**Stored data entries:**
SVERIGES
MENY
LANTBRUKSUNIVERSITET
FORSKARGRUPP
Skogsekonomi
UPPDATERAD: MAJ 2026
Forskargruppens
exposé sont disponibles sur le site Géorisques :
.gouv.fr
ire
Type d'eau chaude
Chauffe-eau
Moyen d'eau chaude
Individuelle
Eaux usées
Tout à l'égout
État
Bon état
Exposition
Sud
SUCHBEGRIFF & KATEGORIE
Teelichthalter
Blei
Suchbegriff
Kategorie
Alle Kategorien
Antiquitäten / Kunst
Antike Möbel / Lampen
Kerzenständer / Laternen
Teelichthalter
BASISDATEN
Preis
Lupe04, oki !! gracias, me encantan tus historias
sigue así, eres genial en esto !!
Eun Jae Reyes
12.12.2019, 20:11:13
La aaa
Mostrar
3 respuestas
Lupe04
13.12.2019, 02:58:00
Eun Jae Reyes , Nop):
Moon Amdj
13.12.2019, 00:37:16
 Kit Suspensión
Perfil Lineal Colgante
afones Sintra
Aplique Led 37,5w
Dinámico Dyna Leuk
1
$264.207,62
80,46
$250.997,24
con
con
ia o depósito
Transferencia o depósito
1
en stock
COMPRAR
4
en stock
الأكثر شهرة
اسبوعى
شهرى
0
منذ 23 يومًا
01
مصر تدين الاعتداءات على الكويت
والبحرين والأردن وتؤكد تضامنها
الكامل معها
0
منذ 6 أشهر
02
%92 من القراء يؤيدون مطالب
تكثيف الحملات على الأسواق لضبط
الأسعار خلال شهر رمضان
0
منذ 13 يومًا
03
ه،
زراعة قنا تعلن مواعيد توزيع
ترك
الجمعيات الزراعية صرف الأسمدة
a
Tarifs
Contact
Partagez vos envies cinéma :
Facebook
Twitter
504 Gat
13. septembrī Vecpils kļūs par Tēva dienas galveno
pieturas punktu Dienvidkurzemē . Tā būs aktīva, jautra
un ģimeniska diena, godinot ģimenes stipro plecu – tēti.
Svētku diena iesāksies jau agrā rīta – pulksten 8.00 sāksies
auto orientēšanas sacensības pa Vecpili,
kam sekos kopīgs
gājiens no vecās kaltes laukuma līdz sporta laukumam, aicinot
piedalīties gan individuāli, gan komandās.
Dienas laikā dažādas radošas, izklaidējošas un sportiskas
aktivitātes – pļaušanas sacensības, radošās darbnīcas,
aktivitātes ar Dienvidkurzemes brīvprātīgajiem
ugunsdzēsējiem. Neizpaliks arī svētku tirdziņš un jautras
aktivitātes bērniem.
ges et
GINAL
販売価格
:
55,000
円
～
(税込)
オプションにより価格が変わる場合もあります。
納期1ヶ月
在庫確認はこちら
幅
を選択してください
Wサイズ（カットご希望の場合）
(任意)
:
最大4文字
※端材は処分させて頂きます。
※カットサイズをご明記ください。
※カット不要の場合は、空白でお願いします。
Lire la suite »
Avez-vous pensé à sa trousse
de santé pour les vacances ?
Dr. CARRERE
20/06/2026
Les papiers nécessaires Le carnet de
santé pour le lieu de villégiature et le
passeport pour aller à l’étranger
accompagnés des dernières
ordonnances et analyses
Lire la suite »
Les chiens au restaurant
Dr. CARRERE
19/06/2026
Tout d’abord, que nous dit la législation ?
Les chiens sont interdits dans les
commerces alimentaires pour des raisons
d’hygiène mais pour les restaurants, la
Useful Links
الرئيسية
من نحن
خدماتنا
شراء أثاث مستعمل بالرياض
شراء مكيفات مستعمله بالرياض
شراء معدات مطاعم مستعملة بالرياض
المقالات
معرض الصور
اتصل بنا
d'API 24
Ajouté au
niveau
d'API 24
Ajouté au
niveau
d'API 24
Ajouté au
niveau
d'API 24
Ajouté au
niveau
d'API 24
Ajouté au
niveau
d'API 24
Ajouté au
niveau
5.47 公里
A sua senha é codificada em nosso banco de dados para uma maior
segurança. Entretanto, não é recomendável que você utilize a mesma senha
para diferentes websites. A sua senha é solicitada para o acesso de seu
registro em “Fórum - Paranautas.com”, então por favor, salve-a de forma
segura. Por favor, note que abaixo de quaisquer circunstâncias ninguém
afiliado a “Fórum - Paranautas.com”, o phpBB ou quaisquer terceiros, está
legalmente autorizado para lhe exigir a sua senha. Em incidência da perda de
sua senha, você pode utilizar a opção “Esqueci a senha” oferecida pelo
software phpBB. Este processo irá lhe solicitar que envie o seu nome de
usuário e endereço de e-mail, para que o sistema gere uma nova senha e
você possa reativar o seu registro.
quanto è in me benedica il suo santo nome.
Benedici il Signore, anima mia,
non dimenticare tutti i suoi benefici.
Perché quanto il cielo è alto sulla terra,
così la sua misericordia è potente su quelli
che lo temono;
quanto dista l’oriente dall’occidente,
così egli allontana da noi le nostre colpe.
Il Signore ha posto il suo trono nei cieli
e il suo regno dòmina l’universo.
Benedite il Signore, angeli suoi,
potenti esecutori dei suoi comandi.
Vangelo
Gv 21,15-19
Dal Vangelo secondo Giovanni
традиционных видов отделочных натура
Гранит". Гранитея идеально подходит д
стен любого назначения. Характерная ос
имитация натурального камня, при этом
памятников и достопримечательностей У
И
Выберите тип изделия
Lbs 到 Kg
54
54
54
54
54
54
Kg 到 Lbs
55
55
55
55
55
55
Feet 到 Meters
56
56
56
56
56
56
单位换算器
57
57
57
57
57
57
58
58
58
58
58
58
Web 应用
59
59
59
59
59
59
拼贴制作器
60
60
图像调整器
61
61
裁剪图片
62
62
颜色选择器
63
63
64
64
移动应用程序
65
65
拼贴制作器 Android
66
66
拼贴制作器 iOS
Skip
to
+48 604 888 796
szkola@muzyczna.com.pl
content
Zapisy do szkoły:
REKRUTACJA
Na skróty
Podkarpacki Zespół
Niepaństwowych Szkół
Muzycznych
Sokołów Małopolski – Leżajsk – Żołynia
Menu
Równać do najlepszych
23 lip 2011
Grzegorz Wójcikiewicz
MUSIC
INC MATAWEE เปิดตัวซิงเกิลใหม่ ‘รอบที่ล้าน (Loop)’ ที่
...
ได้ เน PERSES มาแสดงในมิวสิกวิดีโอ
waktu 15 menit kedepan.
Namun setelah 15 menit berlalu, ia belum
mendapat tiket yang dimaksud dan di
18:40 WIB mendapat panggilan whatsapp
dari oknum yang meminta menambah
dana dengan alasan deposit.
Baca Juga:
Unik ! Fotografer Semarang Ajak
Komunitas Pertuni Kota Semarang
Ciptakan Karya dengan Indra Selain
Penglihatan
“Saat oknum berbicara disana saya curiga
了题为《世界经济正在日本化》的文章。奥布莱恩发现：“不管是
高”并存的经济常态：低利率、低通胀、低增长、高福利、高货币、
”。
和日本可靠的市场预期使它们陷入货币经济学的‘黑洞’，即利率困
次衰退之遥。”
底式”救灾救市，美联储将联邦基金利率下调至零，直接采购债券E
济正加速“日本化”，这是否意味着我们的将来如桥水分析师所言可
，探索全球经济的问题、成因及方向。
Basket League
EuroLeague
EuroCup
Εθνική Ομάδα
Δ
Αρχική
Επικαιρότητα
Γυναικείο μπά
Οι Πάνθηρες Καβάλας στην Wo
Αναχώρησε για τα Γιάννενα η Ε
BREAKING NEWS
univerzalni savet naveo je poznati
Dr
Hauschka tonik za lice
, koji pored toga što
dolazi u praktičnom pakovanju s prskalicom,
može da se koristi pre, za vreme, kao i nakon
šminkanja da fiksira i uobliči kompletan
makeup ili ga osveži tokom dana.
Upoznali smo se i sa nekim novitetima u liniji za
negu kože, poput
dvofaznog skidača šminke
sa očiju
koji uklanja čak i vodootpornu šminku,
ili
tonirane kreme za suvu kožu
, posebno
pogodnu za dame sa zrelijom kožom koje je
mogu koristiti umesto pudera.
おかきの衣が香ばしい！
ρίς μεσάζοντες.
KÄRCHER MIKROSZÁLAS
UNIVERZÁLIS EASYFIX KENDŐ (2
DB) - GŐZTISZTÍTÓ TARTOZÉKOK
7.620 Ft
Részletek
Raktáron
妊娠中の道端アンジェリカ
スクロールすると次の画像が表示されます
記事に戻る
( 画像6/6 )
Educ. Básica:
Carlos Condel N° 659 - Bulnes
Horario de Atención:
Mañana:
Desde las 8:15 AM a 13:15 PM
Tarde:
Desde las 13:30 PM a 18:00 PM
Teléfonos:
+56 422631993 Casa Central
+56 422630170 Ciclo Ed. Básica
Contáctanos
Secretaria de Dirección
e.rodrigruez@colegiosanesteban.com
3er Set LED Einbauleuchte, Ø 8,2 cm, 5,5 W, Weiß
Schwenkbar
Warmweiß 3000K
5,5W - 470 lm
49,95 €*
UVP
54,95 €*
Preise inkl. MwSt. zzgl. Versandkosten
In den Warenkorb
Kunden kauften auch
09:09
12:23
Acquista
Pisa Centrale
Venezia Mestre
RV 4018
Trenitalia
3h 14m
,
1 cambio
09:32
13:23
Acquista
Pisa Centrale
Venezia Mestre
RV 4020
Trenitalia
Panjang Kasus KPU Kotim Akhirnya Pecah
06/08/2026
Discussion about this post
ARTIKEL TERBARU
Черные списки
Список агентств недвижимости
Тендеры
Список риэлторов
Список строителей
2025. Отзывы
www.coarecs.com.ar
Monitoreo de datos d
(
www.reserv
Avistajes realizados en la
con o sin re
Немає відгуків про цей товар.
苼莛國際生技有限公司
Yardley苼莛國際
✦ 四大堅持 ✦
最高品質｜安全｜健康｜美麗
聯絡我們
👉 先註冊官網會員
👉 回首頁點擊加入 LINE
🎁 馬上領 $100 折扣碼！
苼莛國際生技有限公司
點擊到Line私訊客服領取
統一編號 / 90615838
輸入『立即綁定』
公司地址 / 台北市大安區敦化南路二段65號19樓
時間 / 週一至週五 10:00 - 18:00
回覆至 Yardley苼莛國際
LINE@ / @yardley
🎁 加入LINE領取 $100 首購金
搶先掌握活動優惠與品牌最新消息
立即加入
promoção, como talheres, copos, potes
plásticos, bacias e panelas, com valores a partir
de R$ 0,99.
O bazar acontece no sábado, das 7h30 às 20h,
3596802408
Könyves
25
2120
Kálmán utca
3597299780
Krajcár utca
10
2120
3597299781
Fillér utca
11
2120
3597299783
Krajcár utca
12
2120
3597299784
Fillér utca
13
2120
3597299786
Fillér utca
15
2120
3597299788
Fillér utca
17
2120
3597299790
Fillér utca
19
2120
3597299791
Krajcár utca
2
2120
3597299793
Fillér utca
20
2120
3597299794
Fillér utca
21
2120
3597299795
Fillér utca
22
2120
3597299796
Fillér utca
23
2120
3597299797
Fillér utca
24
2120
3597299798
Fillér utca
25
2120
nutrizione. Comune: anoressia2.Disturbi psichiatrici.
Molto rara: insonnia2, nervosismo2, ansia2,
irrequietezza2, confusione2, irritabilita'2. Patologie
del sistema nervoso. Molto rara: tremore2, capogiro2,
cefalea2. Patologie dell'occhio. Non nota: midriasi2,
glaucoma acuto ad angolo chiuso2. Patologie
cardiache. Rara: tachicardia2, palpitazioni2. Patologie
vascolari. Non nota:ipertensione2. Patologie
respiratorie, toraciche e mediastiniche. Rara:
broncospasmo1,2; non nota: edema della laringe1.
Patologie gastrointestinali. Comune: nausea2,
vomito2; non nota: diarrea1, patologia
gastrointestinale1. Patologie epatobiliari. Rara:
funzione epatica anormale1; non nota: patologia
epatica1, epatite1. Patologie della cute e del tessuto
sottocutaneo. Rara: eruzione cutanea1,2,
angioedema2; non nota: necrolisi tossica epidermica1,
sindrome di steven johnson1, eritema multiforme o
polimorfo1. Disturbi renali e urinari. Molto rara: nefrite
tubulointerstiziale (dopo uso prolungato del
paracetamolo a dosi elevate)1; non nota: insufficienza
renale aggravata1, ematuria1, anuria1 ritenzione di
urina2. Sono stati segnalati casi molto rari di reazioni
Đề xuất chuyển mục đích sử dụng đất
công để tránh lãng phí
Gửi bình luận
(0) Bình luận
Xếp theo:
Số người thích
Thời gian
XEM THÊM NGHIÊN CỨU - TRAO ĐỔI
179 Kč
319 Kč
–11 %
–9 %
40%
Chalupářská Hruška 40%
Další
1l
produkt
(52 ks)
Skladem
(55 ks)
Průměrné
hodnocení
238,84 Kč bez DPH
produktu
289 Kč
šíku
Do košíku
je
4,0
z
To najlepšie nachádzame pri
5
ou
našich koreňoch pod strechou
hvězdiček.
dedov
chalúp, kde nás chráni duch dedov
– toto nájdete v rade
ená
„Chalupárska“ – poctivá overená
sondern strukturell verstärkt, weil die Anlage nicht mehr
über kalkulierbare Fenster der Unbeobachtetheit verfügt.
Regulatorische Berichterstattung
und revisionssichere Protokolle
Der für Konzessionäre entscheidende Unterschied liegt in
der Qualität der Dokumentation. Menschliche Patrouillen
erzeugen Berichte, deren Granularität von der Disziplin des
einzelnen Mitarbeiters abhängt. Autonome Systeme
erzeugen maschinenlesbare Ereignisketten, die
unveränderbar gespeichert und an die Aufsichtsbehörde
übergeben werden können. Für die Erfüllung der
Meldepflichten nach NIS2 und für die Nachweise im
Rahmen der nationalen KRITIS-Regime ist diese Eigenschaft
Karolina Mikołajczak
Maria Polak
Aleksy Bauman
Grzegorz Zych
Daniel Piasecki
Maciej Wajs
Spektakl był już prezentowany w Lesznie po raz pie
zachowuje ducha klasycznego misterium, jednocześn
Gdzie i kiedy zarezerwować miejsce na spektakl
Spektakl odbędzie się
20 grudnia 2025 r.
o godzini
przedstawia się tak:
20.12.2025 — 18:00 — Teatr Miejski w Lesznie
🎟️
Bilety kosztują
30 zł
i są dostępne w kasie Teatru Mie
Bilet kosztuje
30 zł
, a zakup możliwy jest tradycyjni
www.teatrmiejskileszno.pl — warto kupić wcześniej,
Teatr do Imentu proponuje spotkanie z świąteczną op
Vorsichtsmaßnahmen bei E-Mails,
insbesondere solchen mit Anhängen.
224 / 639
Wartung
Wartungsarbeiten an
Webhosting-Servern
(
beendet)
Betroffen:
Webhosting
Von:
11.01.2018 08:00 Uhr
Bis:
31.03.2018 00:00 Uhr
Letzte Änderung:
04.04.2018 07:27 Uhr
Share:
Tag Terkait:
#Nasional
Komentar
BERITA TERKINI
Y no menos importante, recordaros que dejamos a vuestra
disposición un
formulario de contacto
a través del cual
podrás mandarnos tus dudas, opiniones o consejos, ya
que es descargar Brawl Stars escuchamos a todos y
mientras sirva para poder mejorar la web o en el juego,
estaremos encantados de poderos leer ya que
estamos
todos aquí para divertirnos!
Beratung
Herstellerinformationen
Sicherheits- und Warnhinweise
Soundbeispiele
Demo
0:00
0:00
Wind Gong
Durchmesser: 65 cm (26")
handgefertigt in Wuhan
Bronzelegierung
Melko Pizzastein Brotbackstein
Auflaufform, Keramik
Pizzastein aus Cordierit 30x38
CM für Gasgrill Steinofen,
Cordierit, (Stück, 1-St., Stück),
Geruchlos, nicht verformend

**ABOUT THIS EXERCISE:** Give back exactly the lines above, from the line containing "おかきの衣が香ばしい！" through the line containing "Kunden kauften auch", with both end lines and nothing more.

**RESULT:**
おかきの衣が香ばしい！
ρίς μεσάζοντες.
KÄRCHER MIKROSZÁLAS
UNIVERZÁLIS EASYFIX KENDŐ (2
DB) - GŐZTISZTÍTÓ TARTOZÉKOK
7.620 Ft
Részletek
Raktáron
妊娠中の道端アンジェリカ
スクロールすると次の画像が表示されます
記事に戻る
( 画像6/6 )
Educ. Básica:
Carlos Condel N° 659 - Bulnes
Horario de Atención:
Mañana:
Desde las 8:15 AM a 13:15 PM
Tarde:
Desde las 13:30 PM a 18:00 PM
Teléfonos:
+56 422631993 Casa Central
+56 422630170 Ciclo Ed. Básica
Contáctanos
Secretaria de Dirección
e.rodrigruez@colegiosanesteban.com
3er Set LED Einbauleuchte, Ø 8,2 cm, 5,5 W, Weiß
Schwenkbar
Warmweiß 3000K
5,5W - 470 lm
49,95 €*
UVP
54,95 €*
Preise inkl. MwSt. zzgl. Versandkosten
In den Warenkorb
Kunden kauften auch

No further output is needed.